::: FRAGMENTO SELECCIONADO

Decía que me encontré con Richard Ford hace años y por casualidad. Por entonces leí el libro antes mencionado, “El periodista deportivo” y “Rock Spring”. Pero hace un mes o dos, leyendo la novela inédita de un amigo, me acordé de nuevo de él. Lo he pensado bastante, he querido encontrar por qué una cosa me llevó a la otra, pero no encuentro ninguna causa razonable. Ni trama ni estilo ni personajes de la novela de mi amigo hacían referencia a la escritura de Richard Ford. Sin embargo, allí estaba yo, acordándome del norteamericano cuando leía las idas y venidas de un emigrante cubano en Madrid. (No lo cito porque no he tenido ocasión de solicitar permiso, o lo que haya que solicitar en estos casos, pero sí me atrevo a decir que el manuscrito es uno de los libros más cerrados y completos de un par de generaciones de escritores cubanos y que la suya es una voz que seguramente nos deparará alguna agradable sorpresa.)

Recordé a Richard Ford y pensé que era un buen momento para leer algún otro libro suyo, “Acción de Gracia”, por ejemplo, tercera parte de la trilogía de Frank Bascombe. Salí a buscar el libro, pero no lo pude encontrar, así que eché mano a este “De mujeres con hombres” y me he felicitado por tener suerte algún día, aunque no sea aquel cuando juego La Primitiva.

::::::
::: DATOS DEL EJERCICIO

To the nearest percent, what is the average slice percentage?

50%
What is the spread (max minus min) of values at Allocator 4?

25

::::::

ENUNCIADO DE LA TAREA.
En el fragmento seleccionado, ¿qué libro de Richard Ford se buscó sin poder encontrarlo? Responde en una sola frase, por favor.

RESPUESTA DE LA TAREA.
“Acción de Gracia”, tercera parte de la trilogía de Frank Bascombe.